Pareciera ser que la Poesía encarnada en el poema fuese el perpetuo placer de constituir no una, sino múltiples preguntas; preguntas que no se yerguen con el afán de ser respondidas, sino que se alzan como oscuras torres que al concluirse, se desmoronan no sin riesgo de herir a incautos o enterrar su propia convicción como una seductora tautología. Y es que el tipo de conocimiento que la Poesía a través y en el poema busca, no está brindado por la aseveración que siempre quiere constatar algo. El tipo de conocimiento, si podemos llamarlo así, que adelanta la trama poética, viene a ser tal vez la mera concatenación de caminos y andamios para ver a la torre concluida y gozar de su presencia antes de la autodestrucción necesaria. Como Sísifo, la Poesía y el poema, caen y vuelven a elevarse y ese grado de conciencia o lucidez que se obtiene segundos antes que todo se precipite al valle de las interrupciones, incoherencias y sorpresas, es probablemente la única forma de atisbar alguna arista más del discurrir que, callado, se deja seducir para en su seno detenerse sólo un momento y permitir la elevación de esas preguntas predestinadas a tan efímera existencia.

************

Copia completo el texto de arriba sobre la poesía y el poema, sin alterar ni una palabra ni un signo.

▶ _LÍNEAS PROPORCIONADAS_

************

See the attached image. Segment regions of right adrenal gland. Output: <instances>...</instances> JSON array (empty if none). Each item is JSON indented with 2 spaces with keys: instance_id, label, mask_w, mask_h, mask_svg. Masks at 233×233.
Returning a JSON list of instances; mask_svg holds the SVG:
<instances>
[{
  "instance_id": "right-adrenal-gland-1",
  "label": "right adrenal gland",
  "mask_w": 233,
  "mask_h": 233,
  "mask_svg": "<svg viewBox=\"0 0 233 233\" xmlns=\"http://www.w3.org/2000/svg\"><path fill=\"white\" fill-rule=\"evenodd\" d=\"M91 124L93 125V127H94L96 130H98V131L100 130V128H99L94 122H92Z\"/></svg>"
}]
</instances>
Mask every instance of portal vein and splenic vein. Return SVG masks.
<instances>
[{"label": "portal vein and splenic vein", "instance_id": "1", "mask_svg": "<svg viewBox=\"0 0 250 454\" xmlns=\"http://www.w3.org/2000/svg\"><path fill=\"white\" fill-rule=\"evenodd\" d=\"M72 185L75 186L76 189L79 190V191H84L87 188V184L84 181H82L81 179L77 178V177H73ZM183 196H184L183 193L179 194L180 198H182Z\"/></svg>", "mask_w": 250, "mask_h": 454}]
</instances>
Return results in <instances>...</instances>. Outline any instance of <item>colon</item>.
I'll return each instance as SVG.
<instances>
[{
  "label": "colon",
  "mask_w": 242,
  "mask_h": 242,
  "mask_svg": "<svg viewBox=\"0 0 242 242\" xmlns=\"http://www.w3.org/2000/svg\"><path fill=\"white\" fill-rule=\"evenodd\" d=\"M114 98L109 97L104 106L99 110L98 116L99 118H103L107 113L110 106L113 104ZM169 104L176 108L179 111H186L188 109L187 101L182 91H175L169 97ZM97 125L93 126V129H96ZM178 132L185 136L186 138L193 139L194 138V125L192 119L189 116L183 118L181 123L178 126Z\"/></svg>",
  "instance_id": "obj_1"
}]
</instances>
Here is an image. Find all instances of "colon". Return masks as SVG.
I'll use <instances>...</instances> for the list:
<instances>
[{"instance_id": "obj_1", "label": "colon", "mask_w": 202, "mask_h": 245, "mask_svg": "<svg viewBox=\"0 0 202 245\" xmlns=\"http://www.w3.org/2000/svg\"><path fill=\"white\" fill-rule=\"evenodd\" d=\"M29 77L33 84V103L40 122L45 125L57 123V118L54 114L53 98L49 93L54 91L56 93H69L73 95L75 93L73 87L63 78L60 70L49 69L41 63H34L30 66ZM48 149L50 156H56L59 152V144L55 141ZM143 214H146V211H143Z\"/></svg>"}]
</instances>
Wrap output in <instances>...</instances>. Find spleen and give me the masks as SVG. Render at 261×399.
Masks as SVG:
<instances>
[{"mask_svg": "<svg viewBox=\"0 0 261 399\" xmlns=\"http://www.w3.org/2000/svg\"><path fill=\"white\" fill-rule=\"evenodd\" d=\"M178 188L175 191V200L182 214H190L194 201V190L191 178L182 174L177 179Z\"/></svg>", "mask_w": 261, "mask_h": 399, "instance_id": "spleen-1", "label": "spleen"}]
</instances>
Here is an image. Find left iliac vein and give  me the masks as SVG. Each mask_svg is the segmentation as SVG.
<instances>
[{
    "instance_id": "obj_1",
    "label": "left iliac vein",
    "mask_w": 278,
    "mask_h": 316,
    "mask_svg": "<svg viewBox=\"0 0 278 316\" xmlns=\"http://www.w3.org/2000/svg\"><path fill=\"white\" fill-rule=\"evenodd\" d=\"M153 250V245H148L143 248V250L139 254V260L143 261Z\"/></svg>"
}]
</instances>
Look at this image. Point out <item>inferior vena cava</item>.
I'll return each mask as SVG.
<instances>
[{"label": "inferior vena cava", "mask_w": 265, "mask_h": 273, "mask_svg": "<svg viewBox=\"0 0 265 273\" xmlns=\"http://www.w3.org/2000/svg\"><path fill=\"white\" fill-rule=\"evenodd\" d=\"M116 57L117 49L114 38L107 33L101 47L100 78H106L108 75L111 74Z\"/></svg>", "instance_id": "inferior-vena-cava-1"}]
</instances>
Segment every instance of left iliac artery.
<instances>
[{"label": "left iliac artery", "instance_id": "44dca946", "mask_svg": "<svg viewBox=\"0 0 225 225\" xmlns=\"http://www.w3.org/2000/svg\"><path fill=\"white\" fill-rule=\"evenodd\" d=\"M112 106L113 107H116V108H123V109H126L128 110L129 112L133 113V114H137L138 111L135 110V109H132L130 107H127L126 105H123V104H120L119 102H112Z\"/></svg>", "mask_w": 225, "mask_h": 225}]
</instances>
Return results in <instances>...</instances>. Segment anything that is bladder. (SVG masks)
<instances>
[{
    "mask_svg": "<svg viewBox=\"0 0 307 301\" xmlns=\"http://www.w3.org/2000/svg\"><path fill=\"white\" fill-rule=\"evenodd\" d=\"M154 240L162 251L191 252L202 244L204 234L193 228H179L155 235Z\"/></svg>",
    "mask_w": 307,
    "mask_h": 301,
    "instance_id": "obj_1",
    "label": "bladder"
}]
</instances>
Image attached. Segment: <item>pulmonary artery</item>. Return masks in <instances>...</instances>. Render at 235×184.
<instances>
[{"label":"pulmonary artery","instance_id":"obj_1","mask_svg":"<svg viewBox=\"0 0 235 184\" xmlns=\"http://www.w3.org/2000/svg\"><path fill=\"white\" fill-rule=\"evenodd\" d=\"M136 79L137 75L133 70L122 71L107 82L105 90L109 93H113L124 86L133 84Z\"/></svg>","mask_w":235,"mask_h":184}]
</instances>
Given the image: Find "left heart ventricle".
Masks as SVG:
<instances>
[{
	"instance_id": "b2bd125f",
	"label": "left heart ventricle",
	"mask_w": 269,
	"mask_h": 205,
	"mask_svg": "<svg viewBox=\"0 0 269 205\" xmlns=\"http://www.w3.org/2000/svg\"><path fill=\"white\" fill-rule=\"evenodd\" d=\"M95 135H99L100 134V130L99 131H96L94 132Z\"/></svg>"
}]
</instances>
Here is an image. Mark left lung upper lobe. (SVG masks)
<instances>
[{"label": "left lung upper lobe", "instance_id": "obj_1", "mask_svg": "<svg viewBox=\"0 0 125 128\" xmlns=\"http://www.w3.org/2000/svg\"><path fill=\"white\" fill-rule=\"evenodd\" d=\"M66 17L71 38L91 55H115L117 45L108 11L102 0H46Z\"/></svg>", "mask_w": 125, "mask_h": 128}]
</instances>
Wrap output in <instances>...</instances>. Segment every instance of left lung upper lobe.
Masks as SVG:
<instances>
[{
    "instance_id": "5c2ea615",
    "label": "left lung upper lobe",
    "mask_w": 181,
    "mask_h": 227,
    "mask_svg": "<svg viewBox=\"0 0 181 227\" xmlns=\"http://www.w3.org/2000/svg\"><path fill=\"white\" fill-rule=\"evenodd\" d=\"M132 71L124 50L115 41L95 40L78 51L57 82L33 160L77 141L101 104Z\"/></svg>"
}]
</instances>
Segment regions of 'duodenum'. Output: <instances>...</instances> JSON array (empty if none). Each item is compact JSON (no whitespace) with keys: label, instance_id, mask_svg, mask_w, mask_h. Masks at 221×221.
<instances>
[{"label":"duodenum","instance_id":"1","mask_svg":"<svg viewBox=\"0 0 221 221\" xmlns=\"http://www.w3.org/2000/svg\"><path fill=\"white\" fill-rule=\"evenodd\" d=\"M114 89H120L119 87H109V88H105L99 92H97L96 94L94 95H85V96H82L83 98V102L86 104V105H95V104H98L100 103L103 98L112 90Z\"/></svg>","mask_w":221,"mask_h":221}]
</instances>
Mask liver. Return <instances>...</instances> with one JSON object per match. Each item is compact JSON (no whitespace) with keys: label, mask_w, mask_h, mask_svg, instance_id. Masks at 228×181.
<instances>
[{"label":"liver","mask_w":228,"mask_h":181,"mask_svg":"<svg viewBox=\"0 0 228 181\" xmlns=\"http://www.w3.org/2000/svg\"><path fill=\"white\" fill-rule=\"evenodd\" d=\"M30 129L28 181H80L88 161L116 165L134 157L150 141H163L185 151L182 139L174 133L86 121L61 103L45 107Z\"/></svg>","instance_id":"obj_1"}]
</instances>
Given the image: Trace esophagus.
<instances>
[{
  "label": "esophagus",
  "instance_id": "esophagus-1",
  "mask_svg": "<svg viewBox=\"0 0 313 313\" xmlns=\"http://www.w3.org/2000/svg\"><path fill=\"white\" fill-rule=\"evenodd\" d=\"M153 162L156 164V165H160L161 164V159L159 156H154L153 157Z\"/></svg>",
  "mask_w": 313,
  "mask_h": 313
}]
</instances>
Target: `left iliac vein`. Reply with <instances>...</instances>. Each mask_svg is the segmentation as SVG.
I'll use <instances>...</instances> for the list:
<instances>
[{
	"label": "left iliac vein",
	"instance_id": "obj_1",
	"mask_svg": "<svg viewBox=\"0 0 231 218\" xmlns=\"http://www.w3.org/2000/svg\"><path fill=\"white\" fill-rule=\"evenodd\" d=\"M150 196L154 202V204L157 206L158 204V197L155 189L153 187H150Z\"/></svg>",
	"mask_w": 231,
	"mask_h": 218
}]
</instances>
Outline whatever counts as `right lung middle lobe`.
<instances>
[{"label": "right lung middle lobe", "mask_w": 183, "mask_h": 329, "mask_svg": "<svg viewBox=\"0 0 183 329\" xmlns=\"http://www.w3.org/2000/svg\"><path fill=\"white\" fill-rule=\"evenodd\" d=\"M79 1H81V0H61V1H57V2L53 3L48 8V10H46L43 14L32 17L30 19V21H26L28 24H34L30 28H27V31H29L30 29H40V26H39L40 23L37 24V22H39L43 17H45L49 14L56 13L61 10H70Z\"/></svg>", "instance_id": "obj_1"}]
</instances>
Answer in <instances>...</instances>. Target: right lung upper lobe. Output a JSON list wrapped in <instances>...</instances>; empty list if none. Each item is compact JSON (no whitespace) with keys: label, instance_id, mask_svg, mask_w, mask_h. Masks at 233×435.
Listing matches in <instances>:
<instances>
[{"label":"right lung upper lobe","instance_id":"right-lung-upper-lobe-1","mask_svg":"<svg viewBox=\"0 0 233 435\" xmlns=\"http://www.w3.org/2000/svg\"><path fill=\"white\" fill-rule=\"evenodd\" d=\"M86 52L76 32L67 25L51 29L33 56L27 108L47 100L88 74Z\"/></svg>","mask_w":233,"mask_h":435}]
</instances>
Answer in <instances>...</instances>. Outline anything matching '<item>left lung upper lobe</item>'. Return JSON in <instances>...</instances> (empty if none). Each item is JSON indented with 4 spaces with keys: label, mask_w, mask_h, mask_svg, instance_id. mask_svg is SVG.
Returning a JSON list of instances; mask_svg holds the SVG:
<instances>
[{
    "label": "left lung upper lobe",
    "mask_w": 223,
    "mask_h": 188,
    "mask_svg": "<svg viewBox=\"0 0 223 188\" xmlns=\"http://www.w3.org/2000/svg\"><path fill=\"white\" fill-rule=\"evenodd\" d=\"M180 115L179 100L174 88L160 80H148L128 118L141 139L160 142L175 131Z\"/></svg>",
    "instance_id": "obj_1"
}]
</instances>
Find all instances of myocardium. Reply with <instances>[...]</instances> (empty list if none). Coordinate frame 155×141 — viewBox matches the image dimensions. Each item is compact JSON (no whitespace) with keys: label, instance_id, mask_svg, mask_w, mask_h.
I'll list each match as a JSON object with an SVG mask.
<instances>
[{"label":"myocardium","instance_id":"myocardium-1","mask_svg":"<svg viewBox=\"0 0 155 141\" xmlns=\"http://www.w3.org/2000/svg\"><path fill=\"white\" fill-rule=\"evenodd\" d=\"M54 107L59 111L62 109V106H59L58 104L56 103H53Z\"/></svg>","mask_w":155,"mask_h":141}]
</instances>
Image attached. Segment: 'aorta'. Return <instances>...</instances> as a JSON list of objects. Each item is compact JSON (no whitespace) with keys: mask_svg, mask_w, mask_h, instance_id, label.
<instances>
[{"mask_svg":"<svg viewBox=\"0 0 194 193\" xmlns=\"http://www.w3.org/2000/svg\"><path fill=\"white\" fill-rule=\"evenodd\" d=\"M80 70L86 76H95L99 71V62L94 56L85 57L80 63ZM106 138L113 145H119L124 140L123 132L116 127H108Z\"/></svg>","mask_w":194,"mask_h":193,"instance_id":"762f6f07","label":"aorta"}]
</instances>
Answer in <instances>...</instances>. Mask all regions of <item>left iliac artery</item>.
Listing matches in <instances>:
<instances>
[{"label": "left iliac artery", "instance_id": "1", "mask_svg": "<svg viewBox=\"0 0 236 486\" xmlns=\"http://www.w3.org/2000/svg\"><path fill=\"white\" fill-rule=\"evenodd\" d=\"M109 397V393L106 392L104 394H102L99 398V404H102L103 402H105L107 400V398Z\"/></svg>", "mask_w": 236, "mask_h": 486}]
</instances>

************

▶ _RESPUESTA COMPLETA_
Pareciera ser que la Poesía encarnada en el poema fuese el perpetuo placer de constituir no una, sino múltiples preguntas; preguntas que no se yerguen con el afán de ser respondidas, sino que se alzan como oscuras torres que al concluirse, se desmoronan no sin riesgo de herir a incautos o enterrar su propia convicción como una seductora tautología. Y es que el tipo de conocimiento que la Poesía a través y en el poema busca, no está brindado por la aseveración que siempre quiere constatar algo. El tipo de conocimiento, si podemos llamarlo así, que adelanta la trama poética, viene a ser tal vez la mera concatenación de caminos y andamios para ver a la torre concluida y gozar de su presencia antes de la autodestrucción necesaria. Como Sísifo, la Poesía y el poema, caen y vuelven a elevarse y ese grado de conciencia o lucidez que se obtiene segundos antes que todo se precipite al valle de las interrupciones, incoherencias y sorpresas, es probablemente la única forma de atisbar alguna arista más del discurrir que, callado, se deja seducir para en su seno detenerse sólo un momento y permitir la elevación de esas preguntas predestinadas a tan efímera existencia.